HARI IBU: Saatnya Para Ibu Jadi Trendsetter Pemilah Sampah Rumah Tangga Supaya Bernilai Ekonomi
Hari Ibu 22 Desember dapat menjadi momentum bagi kaum ibu untuk menjadi agen perubahan dalam hal lingkungan hidup dan ekonomi di rumah dan lingkungan.
Penulis: Muhamad Syarif Abdussalam | Editor: Hermawan Aksan
Laporan Wartawan TribunJabar.id, Muhamad Syarif Abdussalam
TRIBUNJABAR.ID, BANDUNG - Hari Ibu 22 Desember dapat menjadi momentum bagi kaum ibu untuk menjadi agen perubahan dalam hal lingkungan hidup dan ekonomi di rumah dan lingkungannya sendiri.
Hal ini dapat dimulai dengan mengolah dan memilah sampah di rumah untuk menjadi barang bernilai ekonomi dan tidak mencemari lingkungan.
Sekretaris Daerah Provinsi Jawa Barat Setiawan Wangsaatmaja menyatakan seorang ibu memiliki peran penting dalam menggerakkan ekonomi sirkular pengelolaan sampah rumah tangga.
Menurut Setiawan, dalam rumah tangga, ibu dapat mendorong anggota keluarga untuk sama-sama mengurangi atau memilah sampah, menyediakan fasilitas sampah, dan mengedukasi anggota keluarga soal pentingnya pengelolaan sampah sejak dari rumah.
"Peran-peran ibu-ibu sangat tinggi. Bagi yang keseharian di rumah ataupun yang dibantu asisten rumah tangganya, bisa memberikan arahan-arahan kepada yang ada di lingkungan rumah," kata Setiawan saat membuka diskusi "Circular Economy Persampahan" bertema "Peran Ibu dalam Mengurangi Sampah" di Gedung Sate, Kota Bandung, Selasa (21/12/2021).
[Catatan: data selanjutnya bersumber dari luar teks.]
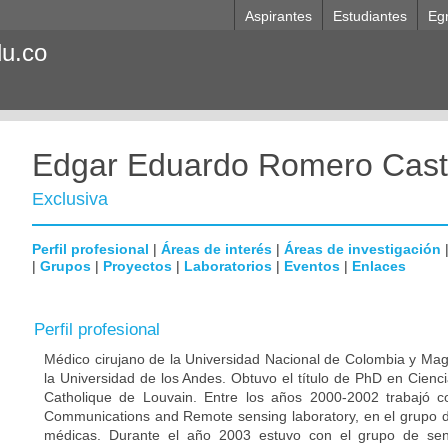
Aspirantes
Estudiantes
Eg
du.co
Edgar Eduardo Romero Cast
Exclusiva
Perfil profesional
|
Áreas de interés
|
Áreas de investigación
|
Grupos
|
Proyectos
|
Laboratorios
|
Eventos
|
Enlaces
Perfil profesional
Médico cirujano de la Universidad Nacional de Colombia y Magi
la Universidad de los Andes. Obtuvo el título de PhD en Cienc
Catholique de Louvain. Entre los años 2000-2002 trabajó 
Communications and Remote sensing laboratory, en el grupo
médicas. Durante el año 2003 estuvo con el grupo de sen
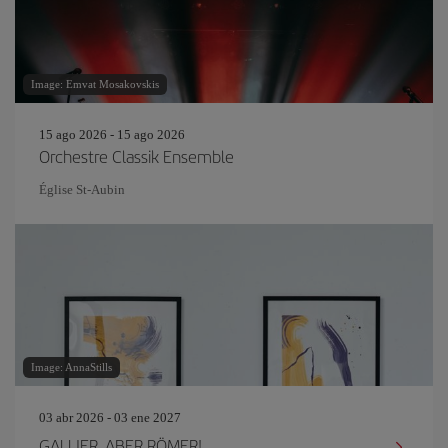
Image: Emvat Mosakovskis
15 ago 2026 - 15 ago 2026
Orchestre Classik Ensemble
Église St-Aubin
Image: AnnaStills
03 abr 2026 - 03 ene 2027
GALLIER, ABER RÖMER!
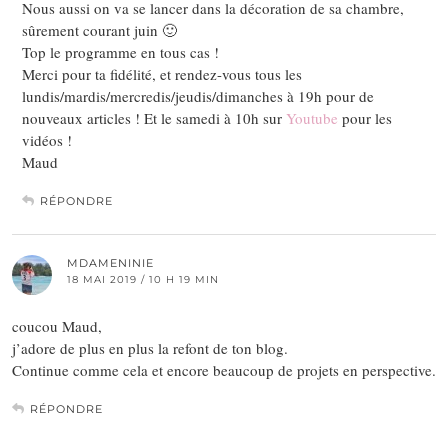
Nous aussi on va se lancer dans la décoration de sa chambre,
sûrement courant juin 🙂
Top le programme en tous cas !
Merci pour ta fidélité, et rendez-vous tous les
lundis/mardis/mercredis/jeudis/dimanches à 19h pour de
nouveaux articles ! Et le samedi à 10h sur
Youtube
pour les
vidéos !
Maud
RÉPONDRE
MDAMENINIE
18 MAI 2019 / 10 H 19 MIN
coucou Maud,
j’adore de plus en plus la refont de ton blog.
Continue comme cela et encore beaucoup de projets en perspective.
RÉPONDRE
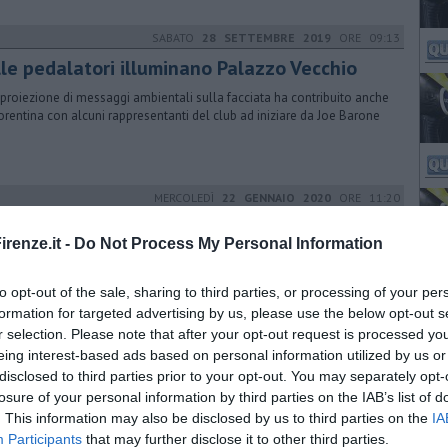
SABATO
28 SETTEMBRE 2019
ORE 09:13
lle pedalatori illuminano Palazzo Vecchio
 proiezione di messaggi ambientali sulla facciata ha contribuito anche
iorentina con alcuni rappresentanti del club ad iniziare da Joe Barone
MERCOLEDÌ
22 GENNAIO 2020
ORE 11:20
nuovo disco di Pelù per i 40 anni di carriera
renze.it -
Do Not Process My Personal Information
 Febbraio esce il nuovo disco di inediti di Piero Pelù: "Pugili Fragili" che
iene anche il brano "Gigante" in gara al Festival di Sanremo
to opt-out of the sale, sharing to third parties, or processing of your per
formation for targeted advertising by us, please use the below opt-out s
r selection. Please note that after your opt-out request is processed y
eing interest-based ads based on personal information utilized by us or
VENERDÌ
14 FEBBRAIO 2020
ORE 15:11
disclosed to third parties prior to your opt-out. You may separately opt-
oporto, nel dibattito la tensione resta alta
losure of your personal information by third parties on the IAB’s list of
occiatura del ricorso di Toscana Aeroporti da parte del Consiglio di
. This information may also be disclosed by us to third parties on the
IA
o ha riacceso il dibattito sull'ampliamento dello scalo fiorentino
Participants
that may further disclose it to other third parties.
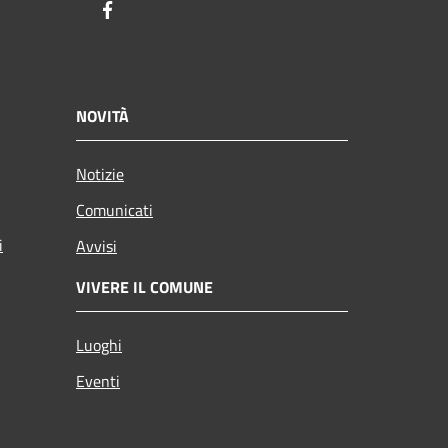
Facebook
NOVITÀ
Notizie
Comunicati
i
Avvisi
VIVERE IL COMUNE
Luoghi
Eventi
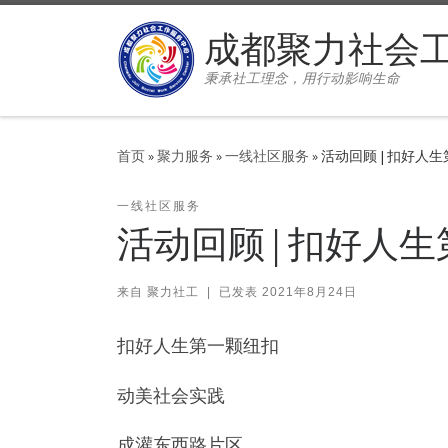
Skip to content
成都聚力社会
秉承社工理念，用行动影响生命
首页
»
聚力服务
»
一线社区服务
»
活动回顾 | 扣好人
一线社区服务
活动回顾 | 扣好人
来自
聚力社工
|
已发表
2021年8月24日
扣好人生第一颗纽扣
动美社会实践
成灌东西路片区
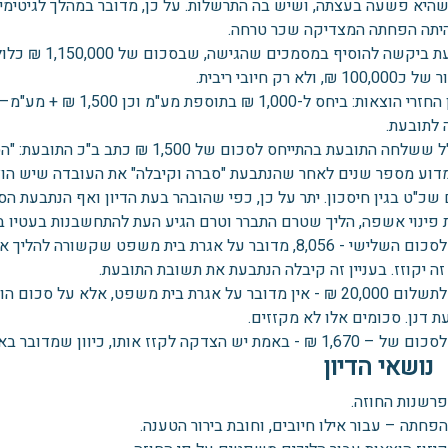
שהיא פשעה בעצתה, ושיש בה התרשלות. על כן, מדובר במהלך לגיטימ
היתה הפחתה המצדיקה שכר טרחה.
התובעת ביקשה ל
 ₪, ולא רק חיובי ריבית.
בעניין החזרי הוצאות: ב
 לתובעת.
בדוא"ל ששלחה התובעת בהתייחס לסכום 
מדוע מספר שנים לאחר שהנתבעת "סברה וקיבלה" את העובדה שיש הוצ
 פינוי אשפה, הליך שטרם התברר וטרם הגיע העת להתחשבנות בעטיו 
ביחס לסכום השלישי - 8,056, מדובר על אגרת בית משפט שקשו
ה יקוזז. בעניין זה קיבלה הנתבעת את תשובת התובעת.
ביחס לתשלום 20,000 ₪ - אין מדובר על אגרת בית משפט, אלא ע
 דנן. סכומים אלו לא מקזזים.
 ₪ - באמת יש הצדקה לקזז אותו, כיוון שמדובר באגרה.
ושאי הדיון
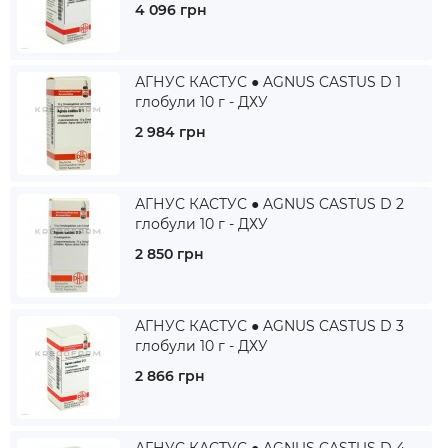
4 096 грн
АГНУС КАСТУС ● AGNUS CASTUS D 1
глобули 10 г - ДХУ
2 984 грн
АГНУС КАСТУС ● AGNUS CASTUS D 2
глобули 10 г - ДХУ
2 850 грн
АГНУС КАСТУС ● AGNUS CASTUS D 3
глобули 10 г - ДХУ
2 866 грн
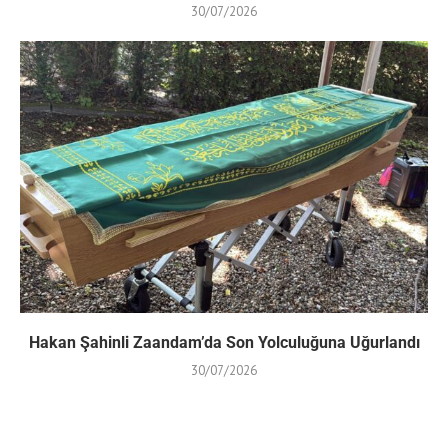
30/07/2026
Hakan Şahinli Zaandam’da Son Yolculuğuna Uğurlandı
30/07/2026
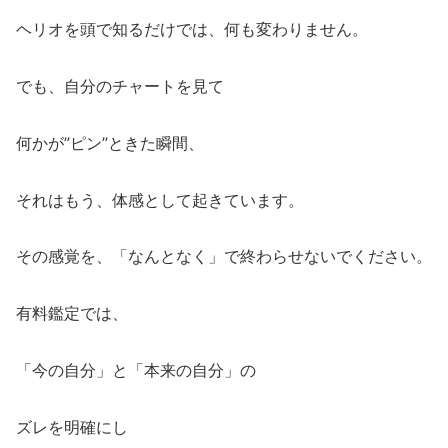
ヘリオを頭で知るだけでは、何も変わりません。
でも、自分のチャートを見て
何かが”ピン”ときた瞬間、
それはもう、体感として起きています。
その感覚を、「なんとなく」で終わらせないでください。
有料鑑定では、
「今の自分」と「本来の自分」の
ズレを明確にし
Setiawan pun menuturkan bahwa Provinsi Jabar, dengan jumlah penduduk hampir 50 juta jiwa, berpotensi mengalami permasalahan sampah apabila masyarakat tidak bijak dalam mengelola sampah.
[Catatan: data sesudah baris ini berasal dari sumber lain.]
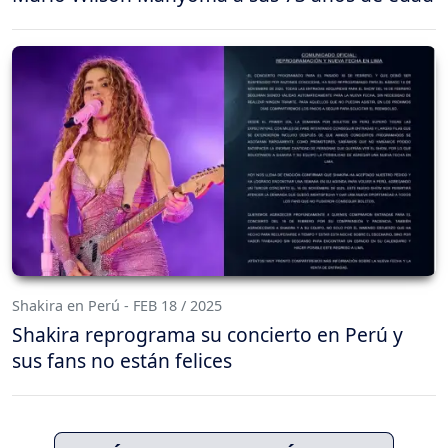
Shakira en Perú - FEB 18 / 2025
Shakira reprograma su concierto en Perú y
sus fans no están felices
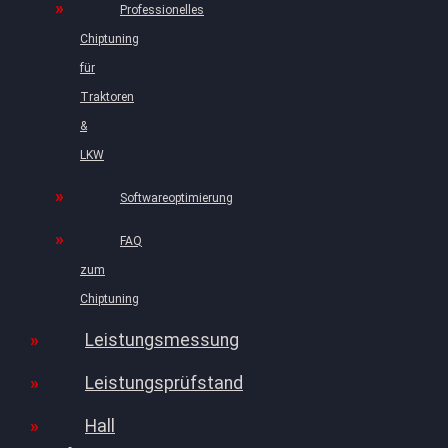
Professionelles
Chiptuning
für
Traktoren
&
LKW
Softwareoptimierung
FAQ
zum
Chiptuning
Leistungsmessung
Leistungsprüfstand
Hall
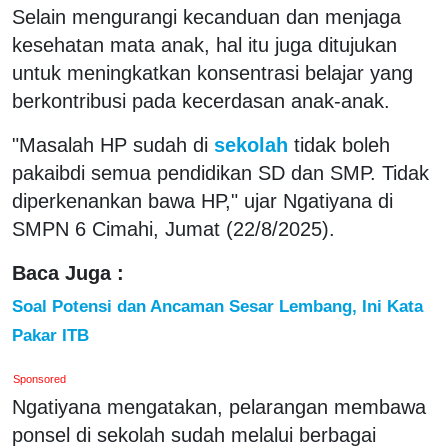
Selain mengurangi kecanduan dan menjaga
kesehatan mata anak, hal itu juga ditujukan
untuk meningkatkan konsentrasi belajar yang
berkontribusi pada kecerdasan anak-anak.
"Masalah HP sudah di
sekolah
tidak boleh
pakaibdi semua pendidikan SD dan SMP. Tidak
diperkenankan bawa HP," ujar Ngatiyana di
SMPN 6 Cimahi, Jumat (22/8/2025).
Baca Juga :
Soal Potensi dan Ancaman Sesar Lembang, Ini Kata
Pakar ITB
Sponsored
Ngatiyana mengatakan, pelarangan membawa
ponsel di sekolah sudah melalui berbagai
Berdasarkan data Kementerian Lingkungan Hidup dan Kehutanan (KLHK) pada Februari 2019, Indonesia menghasilkan 64 juta ton timbunan sampah setiap tahun.
Dari jumlah tersebut, 60 persen di antaranya merupakan sampah organik dan 14 persen sampah plastik.
"Kalau kita tumpukan itu jauh lebih tinggi dari Monumen Nasional (Monas) di Jakarta."
"Hal ini masalah karena lahan kita untuk menampung sampah, apabila tidak dikelola sebelumnya, itu tidak pernah akan cukup memenuhi harapan kita," kata Setiawan.
Padahal, menurut Setiawan, sampah yang dihasilkan orang Indonesia pada umumnya adalah sampah organik yang sebenarnya bisa diuraikan oleh bakteri pengurai.
"Artinya, kita punya harapan. Kita bisa mengolah sampah yang organik ini, misalnya, sejak dari rumah."
"Yang plastik bisa kita pilah, lalu kemudian sekarang sudah banyak bank-bank sampah yang mengambil dan deliver ke tempat-tempat pengolahan, khususnya untuk plastik," ucapnya.
"Sekarang sudah banyak juga perusahaan-perusahaan, misalnya, yang bisa mengambil sifatnya electronic waste."
"Tapi yang terpenting bagaimana kita bisa mengelola dari rumah sebelum dibawa transporter," imbuhnya.
Selain sampah organik dan plastik, Indonesia pun memiliki masalah soal sampah makanan atau food waste.
Saat ini, Indonesia berpredikat sebagai pembuang sampah makanan terbesar kedua di dunia setelah Arab Saudi.
Berdasarkan Sistem Informasi Pengelolaan Sampah Nasional (SIPSN) Tahun 2020, sekitar 50,8 persen rumah tangga di Indonesia tidak memilah sama sekali sampah.
Sementara 48,2 persen rumah tangga sudah mulai memilah.
Dari hasil survei, sekitar 79 persen rumah tangga merasa repot untuk memilah sampah, 17 persen beranggapan sampah akan tercampur kembali di TPS/ TPA, 3 persen menganggap tidak ada manfaat, dan alasan lainnya sebanyak 1 persen.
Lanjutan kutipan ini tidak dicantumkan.